Julia: Stringapalooza

Created on 29 Apr 2016 · 64Comments · Source: JuliaLang/julia

0.5 Major tasks

Round 1

[x] Base: merge ASCIIString, UTF8String and ByteString into String, #16058
[x] Compat: add String, https://github.com/JuliaLang/Compat.jl/pull/192

Round 2
[x] Base: replace utf8, bytestring ~~and string~~ with String, #16453, #16469
[x] Base: replace s = ascii(s) with s = String(s); isascii(s) || error(...), #16396

Round 3
[x] Base: cleanup conversion mess to and from string types #16470, #16713, #16731
[x] Base: provide a way to interact with Windows APIs, via Cwstring #16975, #16974
[x] make package with ASCII, Latin-1, UTF-8, UTF-16 and UTF-32 string types (LegacyStrings).
[x] Base: remove UTF16String and UTF32String #16590

Cleanup tasks
[x] figure out LineEdit test change, https://github.com/JuliaLang/julia/pull/16058#discussion_r61192341, fix: https://github.com/JuliaLang/julia/pull/16198
[x] delete redundant String inner constructor, https://github.com/JuliaLang/julia/pull/16058#discussion_r61228065
[x] undelete "redundant" String inner constructor, https://github.com/JuliaLang/julia/pull/16058#issuecomment-217059003
[x] replace jl_is_utf8_string and jl_is_byte_string with jl_is_string, https://github.com/JuliaLang/julia/pull/16058#discussion_r61232464
[x] figure out code coverage drop, https://github.com/JuliaLang/julia/pull/16058#issuecomment-217042928
[x] use ascii in uv_getaddrinfo to error on non-ASCII domain names, https://github.com/JuliaLang/julia/pull/16058#discussion_r61252081
[x] use ascii in SuiteSparse to error on non-ASCII inputs,
https://github.com/JuliaLang/julia/pull/16058#discussion_r61252299
[x] remove special case printing for String type, https://github.com/JuliaLang/julia/commit/5de52cf9c9343cfcf50be4c7c736290d3f985961#commitcomment-17373792, https://github.com/JuliaLang/julia/pull/16221
[x] make sure tests pass with inlining off, https://github.com/JuliaLang/julia/pull/16058#issuecomment-217181576
[x] add deprecation for readdlm's ignore_invalid_chars option, https://github.com/JuliaLang/julia/pull/16058#discussion_r61190549, e95f5f28292a805997603e4f351da9989066c4f8
[x] remove documentation for readdlm's ignore_invalid_chars option 969d61b2e6d393aad3328aa137174ac3f99ae65f
[x] NEWS.md entries
[x] fix signature of connect in docs,
[x] update doc/manual/interacting-with-julia.rst (with doctests), https://github.com/JuliaLang/julia/pull/16058#discussion_r61525930
[x] https://github.com/JuliaArchive/LegacyStrings.jl/issues/4

0.6 Major tasks

Round 4

[ ] Base: change Char representation (allow lossless string processing of any data)
[x] Base: remove RepString (moved to LegacyStrings)
[ ] Base: remove RevString (move to package?)
[ ] Base: merge SubString and String (add offset field to String)

Cleanup tasks
[ ] make prevind("ll", 5) and such errors, https://github.com/JuliaLang/julia/pull/16058#issuecomment-216957933
https://github.com/JuliaLang/julia/pull/16058#discussion_r61231943
[ ] improve isspace implementation, https://github.com/JuliaLang/julia/pull/16058#discussion_r61231737
[ ] figure out why removing seemingly redundant convert method breaks bootstrap, https://github.com/JuliaLang/julia/pull/16058#discussion_r61231162
[x] simplify takebuf API, https://github.com/JuliaLang/julia/pull/16058#discussion_r61229502, https://github.com/JuliaLang/julia/pull/19088
[x] move docstrings inline

excision needs docs strings unicode

Source

StefanKarpinski

👍14

Most helpful comment

Other than removing RevString everything that's likely to be done is already done.

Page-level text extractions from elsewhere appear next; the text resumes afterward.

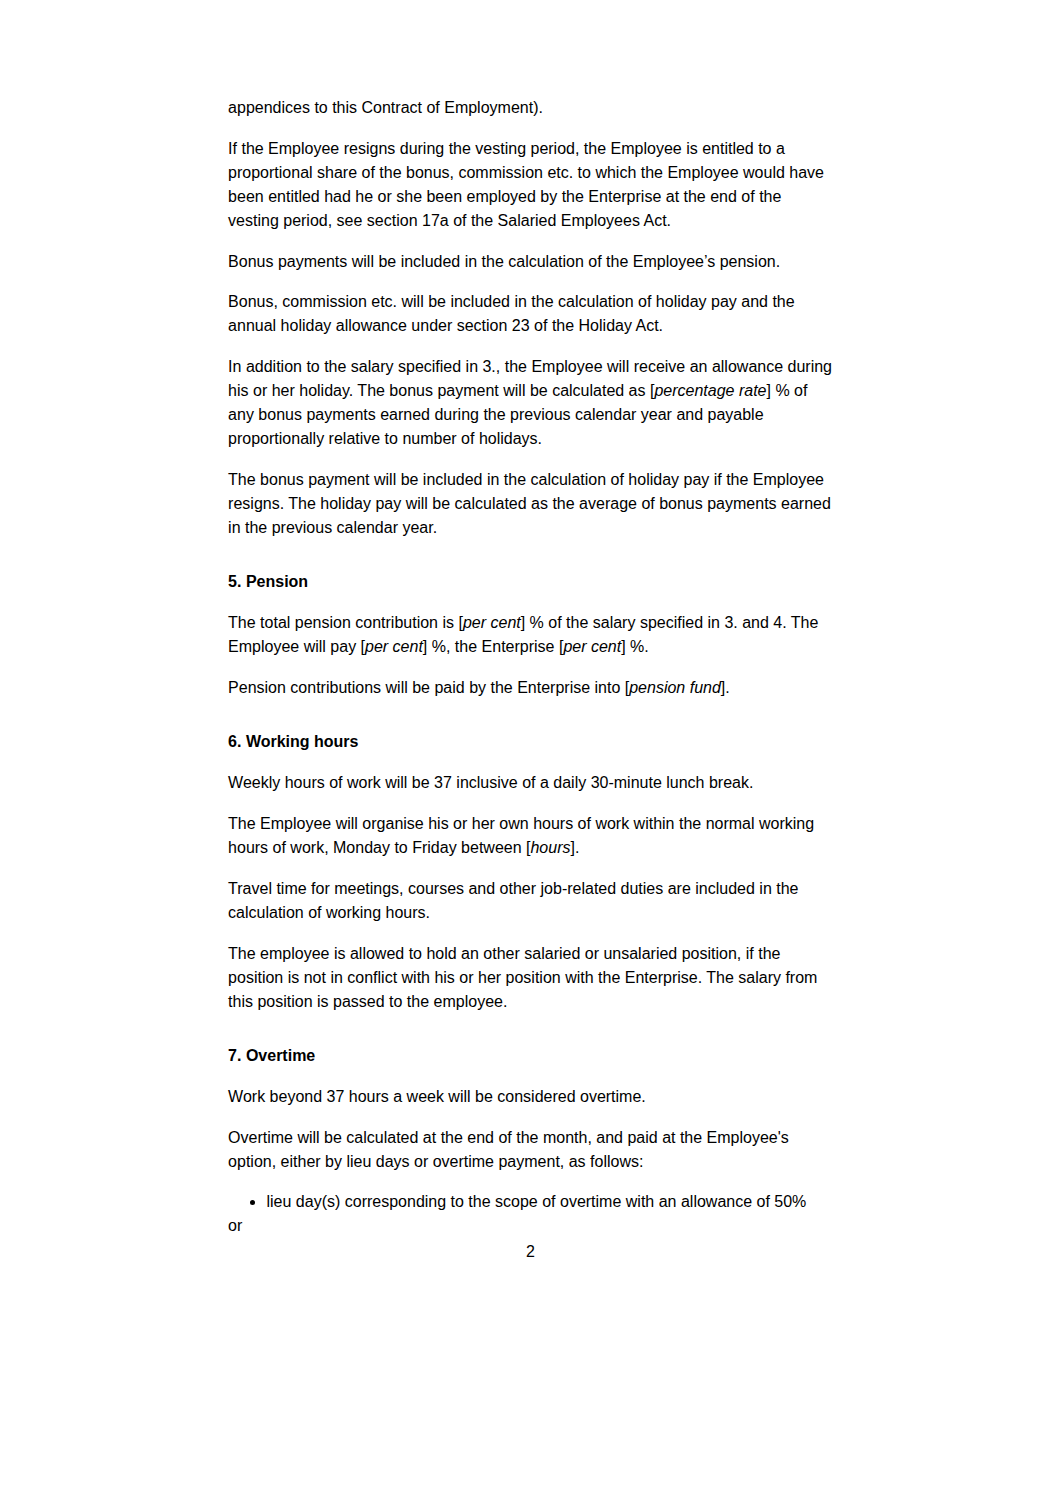appendices to this Contract of Employment).
If the Employee resigns during the vesting period, the Employee is entitled to a proportional share of the bonus, commission etc. to which the Employee would have been entitled had he or she been employed by the Enterprise at the end of the vesting period, see section 17a of the Salaried Employees Act.
Bonus payments will be included in the calculation of the Employee’s pension.
Bonus, commission etc. will be included in the calculation of holiday pay and the annual holiday allowance under section 23 of the Holiday Act.
In addition to the salary specified in 3., the Employee will receive an allowance during his or her holiday. The bonus payment will be calculated as [percentage rate] % of any bonus payments earned during the previous calendar year and payable proportionally relative to number of holidays.
The bonus payment will be included in the calculation of holiday pay if the Employee resigns. The holiday pay will be calculated as the average of bonus payments earned in the previous calendar year.
5. Pension
The total pension contribution is [per cent] % of the salary specified in 3. and 4. The Employee will pay [per cent] %, the Enterprise [per cent] %.
Pension contributions will be paid by the Enterprise into [pension fund].
6. Working hours
Weekly hours of work will be 37 inclusive of a daily 30-minute lunch break.
The Employee will organise his or her own hours of work within the normal working hours of work, Monday to Friday between [hours].
Travel time for meetings, courses and other job-related duties are included in the calculation of working hours.
The employee is allowed to hold an other salaried or unsalaried position, if the position is not in conflict with his or her position with the Enterprise. The salary from this position is passed to the employee.
7. Overtime
Work beyond 37 hours a week will be considered overtime.
Overtime will be calculated at the end of the month, and paid at the Employee's option, either by lieu days or overtime payment, as follows:
lieu day(s) corresponding to the scope of overtime with an allowance of 50%
or
2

StefanKarpinski on 20 Jul 2017

🎉3

All 64 comments

Great list.

What about windows APIs that use utf-16?

JeffBezanson on 29 Apr 2016

What about windows APIs that use utf-16?

Already taken care of: https://github.com/JuliaLang/julia/pull/15033.

Two more potential rounds:

removing RepString and RevString
merging SubString and String

Might not get to those until the next release though.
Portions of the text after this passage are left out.